The records Block Start
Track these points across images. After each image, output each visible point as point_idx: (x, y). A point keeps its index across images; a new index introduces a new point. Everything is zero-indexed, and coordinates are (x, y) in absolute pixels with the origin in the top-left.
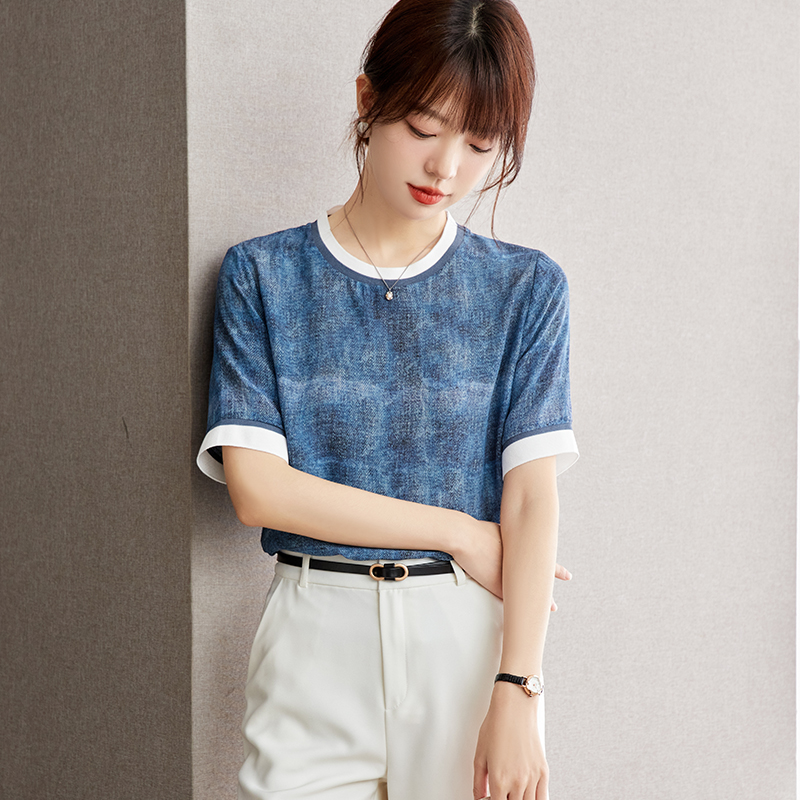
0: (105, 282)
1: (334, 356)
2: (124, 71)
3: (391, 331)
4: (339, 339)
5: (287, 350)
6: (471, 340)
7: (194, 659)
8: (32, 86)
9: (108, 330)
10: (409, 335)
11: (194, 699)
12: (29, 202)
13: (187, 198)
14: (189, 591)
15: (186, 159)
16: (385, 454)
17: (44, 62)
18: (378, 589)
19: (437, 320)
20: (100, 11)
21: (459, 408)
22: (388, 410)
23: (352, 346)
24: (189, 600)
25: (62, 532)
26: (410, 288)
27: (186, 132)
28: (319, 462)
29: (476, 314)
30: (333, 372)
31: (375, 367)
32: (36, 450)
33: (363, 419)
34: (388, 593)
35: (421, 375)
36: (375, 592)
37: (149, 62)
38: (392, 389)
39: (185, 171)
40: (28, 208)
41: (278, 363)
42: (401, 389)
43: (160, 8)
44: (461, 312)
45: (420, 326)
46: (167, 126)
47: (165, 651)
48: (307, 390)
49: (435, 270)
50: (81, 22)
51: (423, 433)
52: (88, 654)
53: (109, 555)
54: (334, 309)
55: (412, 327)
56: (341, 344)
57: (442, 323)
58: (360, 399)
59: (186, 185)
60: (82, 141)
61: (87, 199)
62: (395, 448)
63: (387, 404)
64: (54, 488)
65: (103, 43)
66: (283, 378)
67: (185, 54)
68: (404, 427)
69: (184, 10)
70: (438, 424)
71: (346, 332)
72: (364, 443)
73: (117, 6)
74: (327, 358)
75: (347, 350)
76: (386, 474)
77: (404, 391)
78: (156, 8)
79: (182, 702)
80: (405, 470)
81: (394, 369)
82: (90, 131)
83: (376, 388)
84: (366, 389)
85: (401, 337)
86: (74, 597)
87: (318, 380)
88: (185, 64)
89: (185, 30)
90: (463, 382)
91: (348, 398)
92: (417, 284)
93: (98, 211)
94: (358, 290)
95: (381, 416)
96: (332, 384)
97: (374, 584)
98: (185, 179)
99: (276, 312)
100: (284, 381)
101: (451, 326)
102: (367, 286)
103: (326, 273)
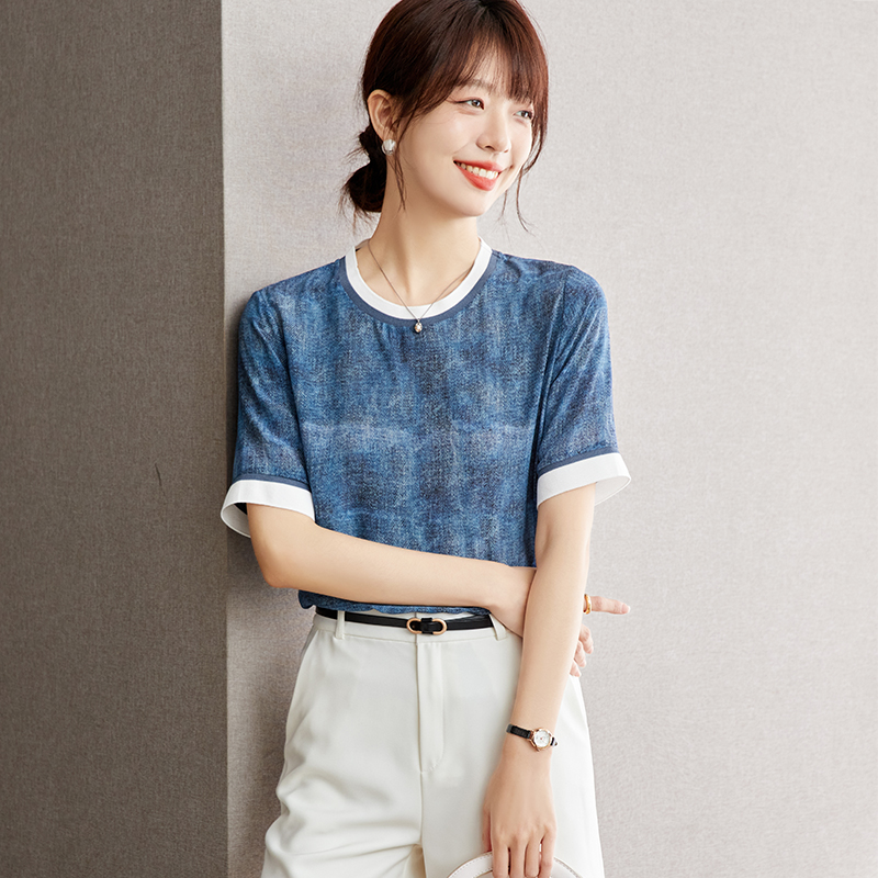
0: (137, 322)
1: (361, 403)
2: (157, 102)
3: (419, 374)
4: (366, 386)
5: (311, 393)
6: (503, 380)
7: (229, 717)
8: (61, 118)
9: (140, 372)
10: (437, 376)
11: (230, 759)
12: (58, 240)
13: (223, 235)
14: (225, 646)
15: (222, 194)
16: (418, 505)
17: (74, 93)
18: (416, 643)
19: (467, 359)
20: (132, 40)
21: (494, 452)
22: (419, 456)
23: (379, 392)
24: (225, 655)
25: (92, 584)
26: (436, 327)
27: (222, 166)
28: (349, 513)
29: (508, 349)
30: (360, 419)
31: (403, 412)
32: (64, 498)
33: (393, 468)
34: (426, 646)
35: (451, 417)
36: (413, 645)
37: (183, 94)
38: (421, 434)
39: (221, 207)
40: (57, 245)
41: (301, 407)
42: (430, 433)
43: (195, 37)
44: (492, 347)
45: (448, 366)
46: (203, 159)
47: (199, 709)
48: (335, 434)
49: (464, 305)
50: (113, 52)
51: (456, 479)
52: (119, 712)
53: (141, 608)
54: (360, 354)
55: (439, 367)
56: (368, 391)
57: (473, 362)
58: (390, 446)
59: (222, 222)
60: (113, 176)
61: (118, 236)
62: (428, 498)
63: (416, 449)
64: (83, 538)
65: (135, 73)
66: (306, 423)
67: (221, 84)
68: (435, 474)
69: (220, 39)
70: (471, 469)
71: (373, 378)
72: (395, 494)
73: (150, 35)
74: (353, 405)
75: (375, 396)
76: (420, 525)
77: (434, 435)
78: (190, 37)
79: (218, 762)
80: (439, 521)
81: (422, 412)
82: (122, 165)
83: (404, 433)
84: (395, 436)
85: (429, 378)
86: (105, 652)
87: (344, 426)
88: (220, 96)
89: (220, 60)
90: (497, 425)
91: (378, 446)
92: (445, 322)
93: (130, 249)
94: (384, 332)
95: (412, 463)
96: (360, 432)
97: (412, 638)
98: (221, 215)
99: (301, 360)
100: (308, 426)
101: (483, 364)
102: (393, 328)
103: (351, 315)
The records Block End
» **Problem description**
Starting at the line above that holds "37: (149, 62)" and ending at the line that holds "56: (341, 344)", transcribe each line exactly and include no other lines.

» **Written solution**
37: (149, 62)
38: (392, 389)
39: (185, 171)
40: (28, 208)
41: (278, 363)
42: (401, 389)
43: (160, 8)
44: (461, 312)
45: (420, 326)
46: (167, 126)
47: (165, 651)
48: (307, 390)
49: (435, 270)
50: (81, 22)
51: (423, 433)
52: (88, 654)
53: (109, 555)
54: (334, 309)
55: (412, 327)
56: (341, 344)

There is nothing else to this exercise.